Le gouvernement fédéral reporte sa réforme tant promise de la Loi sur l’accès à l’information, en demandant plus de temps pour bien faire les choses dans ce projet complexe et ambitieux.
Les libéraux avaient promis de procéder à une première série de modifications législatives d’ici la fin de l’hiver, en attendant une réforme plus globale, en 2018, de la loi adoptée il y a 34 ans — à une époque où régnait le «Commodore 64». Le président du Conseil du Trésor, Scott Brison, responsable de la Loi sur l’accès à l’information, souhaite aussi une révision tous les cinq ans.
Le gouvernement libéral veut notamment accorder plus de pouvoirs au commissaire à l’information du Canada, qui pourrait, comme un tribunal, ordonner au gouvernement la publication de certains documents. Ottawa veut par ailleurs que la Loi sur l’accès à l’information s’applique aussi aux cabinets du premier ministre et des ministres, ainsi qu’aux membres des institutions administratives qui assistent le Parlement et les tribunaux.
Ces modifications sont maintenant reportées à une date indéterminée.
Dans un courriel, un porte-parole de Scott Brison a expliqué que cette réforme est complexe car «elle touche plusieurs enjeux importants et implique tous les ministères et toutes les agences du gouvernement». Jean-Luc Ferland indique que le gouvernement «doit trouver un juste équilibre entre la transparence, d’une part, et d’autres valeurs fondamentales comme l’indépendance du système judiciaire, l’efficacité et la neutralité de la fonction publique, la protection des renseignements personnels des Canadiens et la sécurité nationale».
M. Ferland soutient que le gouvernement est toujours déterminé à aller de l’avant, mais juge essentiel de poser les bons gestes dans ce dossier qui a peu évolué depuis 34 ans.
Scott Brison a apporté l’an dernier par décret ministériel quelques modifications administratives à la loi: il a enchâssé le principe selon lequel tous les ministères sont «ouverts par défaut», il a éliminé tous les frais accessoires mis à part les frais de requête de 5 $, et il a ordonné aux fonctionnaires de remettre les documents demandés sur un support convivial, dans la mesure du possible.

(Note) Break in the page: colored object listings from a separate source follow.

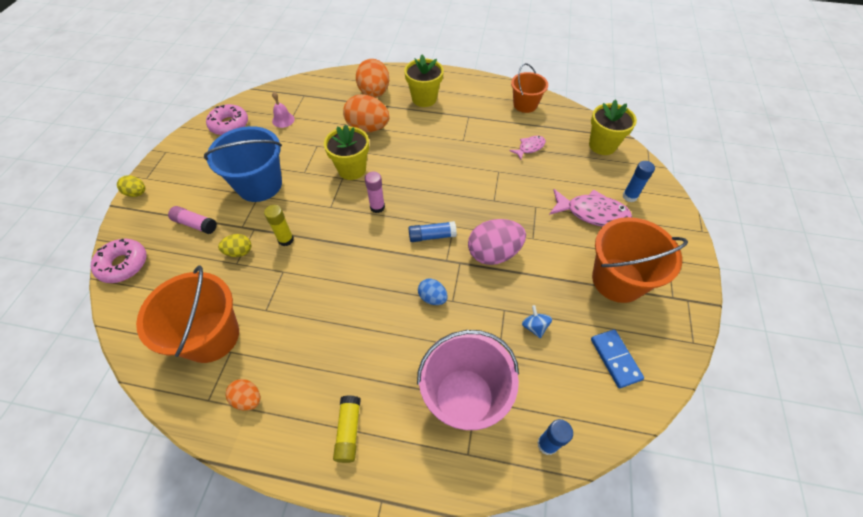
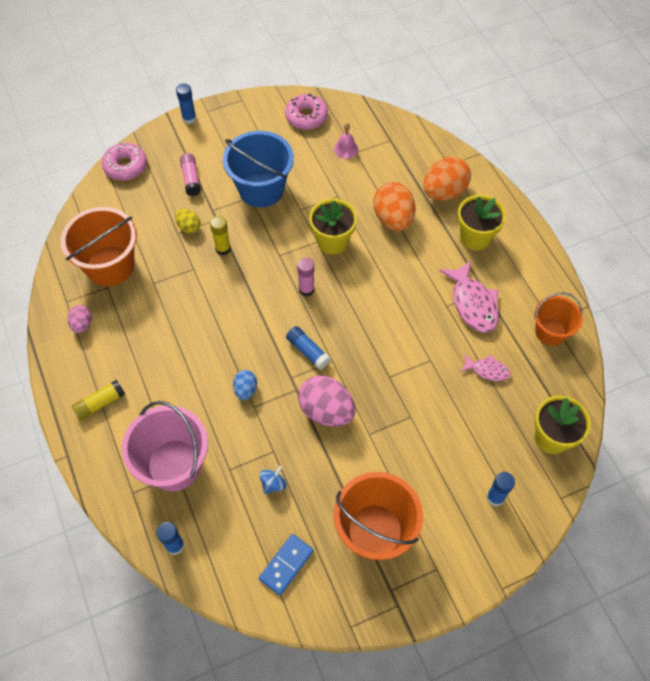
camera: 55 degrees right, 5 degrees up
(137, 193) = (189, 118): yellow egg -> blue glue stick
(248, 399) = (82, 324): orange egg -> pink egg
(592, 213) = (442, 471): pink fish -> pink fish (472, 303)

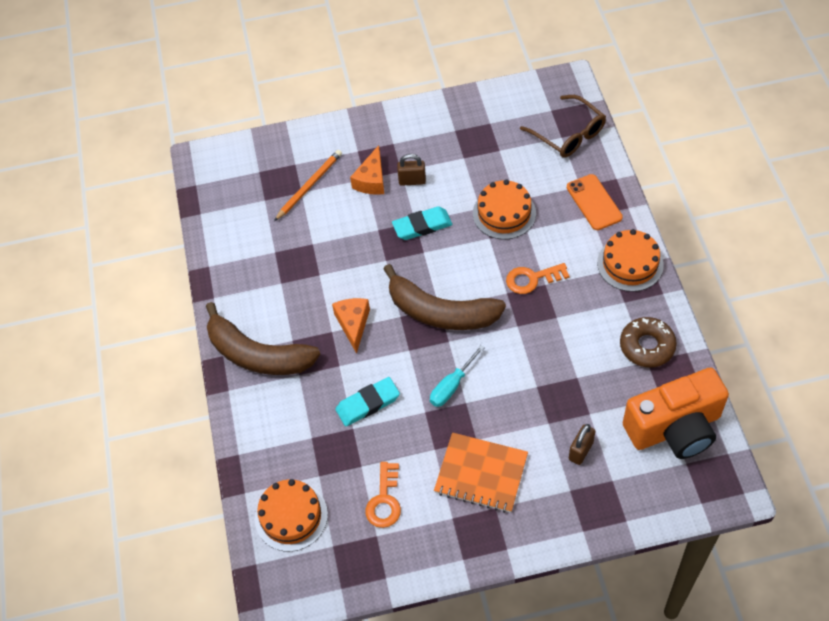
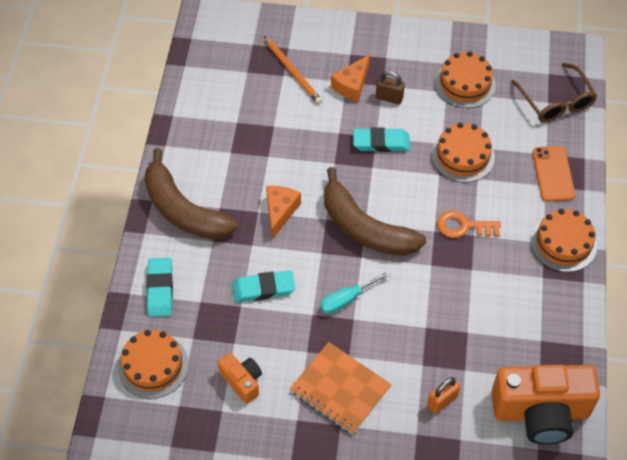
camera: 15 degrees right, 0 degrees up
(267, 439) = (160, 289): none -> turquoise eraser
(309, 186) = (293, 72): orange pencil -> orange pencil turned 90 degrees clockwise
(384, 500) = (242, 381): orange key -> orange camera
(478, 144) = (465, 84): none -> orange cake
(580, 451) = (442, 401): brown padlock -> orange padlock
(647, 346) = (546, 326): brown donut -> none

La Loi sur l’accès à l’information permet aux citoyens de demander à peu près tout document du gouvernement — des comptes de dépenses à de la correspondance en passant par des notes internes de hauts fonctionnaires. Les ministères doivent répondre dans un délai de 30 jours, et fournir des explications s’ils ont besoin de plus de temps.

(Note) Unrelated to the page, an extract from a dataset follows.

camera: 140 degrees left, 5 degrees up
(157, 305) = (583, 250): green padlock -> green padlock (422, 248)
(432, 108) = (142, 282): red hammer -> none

Or, le système canadien est souvent critiqué pour sa lenteur, ses retards technologiques et ses nombreuses failles qui permettent aux fonctionnaires d’éviter la publication de certains documents. La loi n’a jamais vraiment été modifiée depuis son adoption en 1983.

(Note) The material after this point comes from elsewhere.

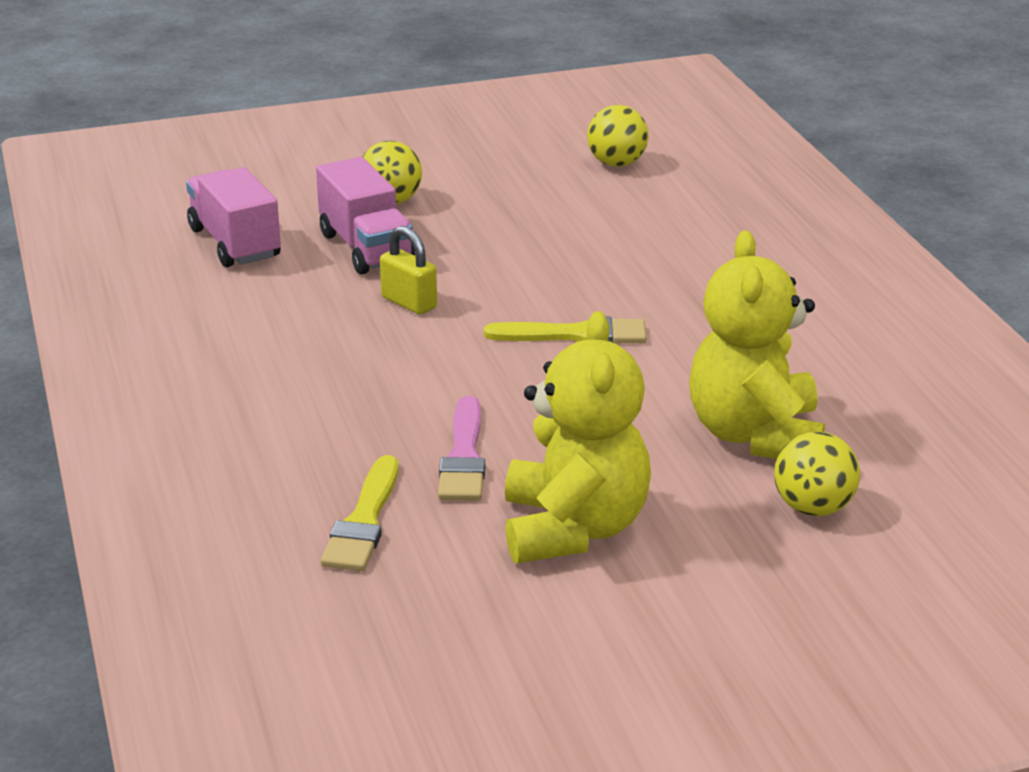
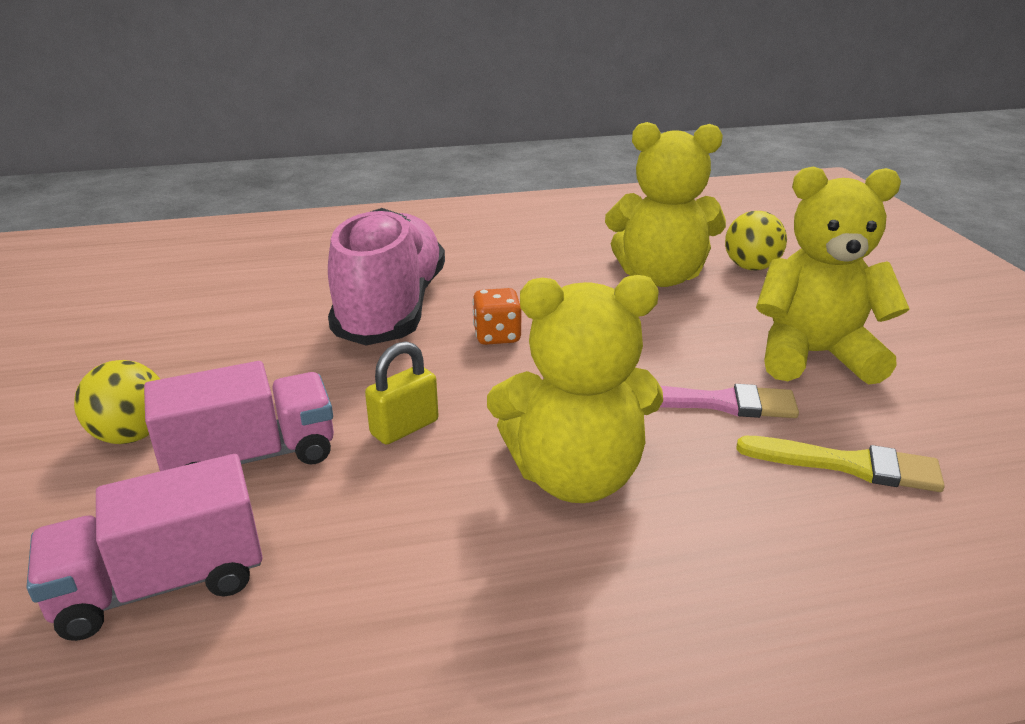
camera: 85 degrees left, 0 degrees up
(344, 381) = (575, 476): none -> yellow teddy bear
(575, 335) = (497, 336): yellow brush -> orange dice
(616, 163) = (156, 295): yellow ball -> none
(619, 275) = (391, 309): none -> pink shoe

Le report de cette réforme devrait mécontenter les partisans de l’ouverture, à commencer par les délégués à la conférence «Transparence pour le 21e siècle», qui réunit justement à Ottawa cette semaine «des experts et défenseurs canadiens et internationaux de l’accès à l’information, du gouvernement ouvert et de la transparence du gouvernement». C’est d’ailleurs le Commissariat à l’information du Canada qui est l’hôte de cette conférence.